▶ Estratto della fonte
■ ■ ■ ■

Trailer al secondo post.


----------



## Toby rosso nero (26 Maggio 2020)




----------



## Tifo'o (26 Maggio 2020)




----------



## Zanc9 (26 Maggio 2020)

Una delle serie che più mi ha stupito in assoluto. Un modo di narrare gli eventi che mi ha ricordato tantissimo Lost (che io al contrario di molti ho adorato anche nel finale) e un cliche come i viaggi nel tempo utilizzato divinamente. Una serie da guardare col taccuino in mano per segnarsi i personaggi e i vari legami, e questo è un altro punto a favore secondo me...ti costringe a concentrarti e fare qualche sforzo mentale in più che spesso ti fa sobbalzare sul divano quando realizzi da solo alcune connessioni ed alcune vicende. Mi auguro con tutto il cuore che abbiano sviluppato un finale equilibrato, deve spiegare alcune cose ma assolutamente non tutto...un po' come Lost secondo me questa serie merita un finale il giusto "criptico" esattamente come è stata tutta la sua trama


----------



## Pit96 (26 Maggio 2020)

■ ■ ■ ■

(Voci salvate)
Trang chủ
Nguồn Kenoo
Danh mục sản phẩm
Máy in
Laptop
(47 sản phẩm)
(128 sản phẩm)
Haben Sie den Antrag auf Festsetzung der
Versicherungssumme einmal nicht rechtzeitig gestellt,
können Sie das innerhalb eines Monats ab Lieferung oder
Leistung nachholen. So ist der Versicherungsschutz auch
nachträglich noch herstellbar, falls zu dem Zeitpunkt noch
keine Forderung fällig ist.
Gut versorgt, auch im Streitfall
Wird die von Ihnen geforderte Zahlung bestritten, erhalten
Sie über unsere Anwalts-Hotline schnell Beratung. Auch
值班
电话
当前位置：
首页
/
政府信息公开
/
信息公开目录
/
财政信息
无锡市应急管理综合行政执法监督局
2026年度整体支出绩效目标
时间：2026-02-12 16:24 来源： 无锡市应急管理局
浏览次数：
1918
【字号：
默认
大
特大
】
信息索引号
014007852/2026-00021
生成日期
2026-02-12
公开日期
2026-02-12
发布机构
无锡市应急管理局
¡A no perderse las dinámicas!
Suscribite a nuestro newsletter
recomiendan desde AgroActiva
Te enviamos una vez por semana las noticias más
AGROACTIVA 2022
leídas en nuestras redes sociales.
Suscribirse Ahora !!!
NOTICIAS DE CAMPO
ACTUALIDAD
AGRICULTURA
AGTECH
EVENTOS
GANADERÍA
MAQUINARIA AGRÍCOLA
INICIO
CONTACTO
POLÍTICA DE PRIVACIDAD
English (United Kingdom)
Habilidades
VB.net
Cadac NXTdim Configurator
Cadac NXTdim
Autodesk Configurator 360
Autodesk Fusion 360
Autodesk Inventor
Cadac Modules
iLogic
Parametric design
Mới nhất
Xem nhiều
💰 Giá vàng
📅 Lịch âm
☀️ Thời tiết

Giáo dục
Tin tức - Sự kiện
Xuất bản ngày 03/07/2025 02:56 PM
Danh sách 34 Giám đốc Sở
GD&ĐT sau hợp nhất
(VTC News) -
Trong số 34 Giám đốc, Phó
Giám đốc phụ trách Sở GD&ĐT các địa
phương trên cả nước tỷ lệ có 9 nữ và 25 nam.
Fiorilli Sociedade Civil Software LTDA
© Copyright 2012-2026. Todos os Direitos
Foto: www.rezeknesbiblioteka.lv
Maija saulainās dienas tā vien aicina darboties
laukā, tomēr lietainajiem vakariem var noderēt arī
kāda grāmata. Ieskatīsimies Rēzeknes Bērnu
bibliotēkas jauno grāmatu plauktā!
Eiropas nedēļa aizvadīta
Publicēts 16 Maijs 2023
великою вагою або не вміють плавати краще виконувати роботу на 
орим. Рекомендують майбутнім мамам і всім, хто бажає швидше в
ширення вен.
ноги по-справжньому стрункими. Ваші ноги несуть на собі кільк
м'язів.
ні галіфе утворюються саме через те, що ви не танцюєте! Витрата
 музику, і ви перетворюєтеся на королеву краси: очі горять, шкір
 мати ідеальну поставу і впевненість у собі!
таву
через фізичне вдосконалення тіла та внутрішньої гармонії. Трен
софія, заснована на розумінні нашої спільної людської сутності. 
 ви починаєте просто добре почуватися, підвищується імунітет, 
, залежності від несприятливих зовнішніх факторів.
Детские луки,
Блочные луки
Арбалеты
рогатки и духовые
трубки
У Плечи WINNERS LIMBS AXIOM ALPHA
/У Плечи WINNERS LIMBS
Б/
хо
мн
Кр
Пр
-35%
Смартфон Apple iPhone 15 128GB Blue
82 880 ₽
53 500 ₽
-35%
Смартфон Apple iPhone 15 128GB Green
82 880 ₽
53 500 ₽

■ ■ ■ ■

▶ Descrizione del compito
Per favore, rispondi a queste domande sull'estratto:
1. In quale post si trova il trailer?
2. A quale serie Zanc9 paragona il modo di narrare gli eventi?
3. Che cosa bisogna tenere in mano guardando la serie, secondo Zanc9?
Per questo esercizio i dati non servono.

▶ Risposta
1. Nel secondo post.
2. A Lost.
3. Il taccuino, per segnarsi i personaggi e i vari legami.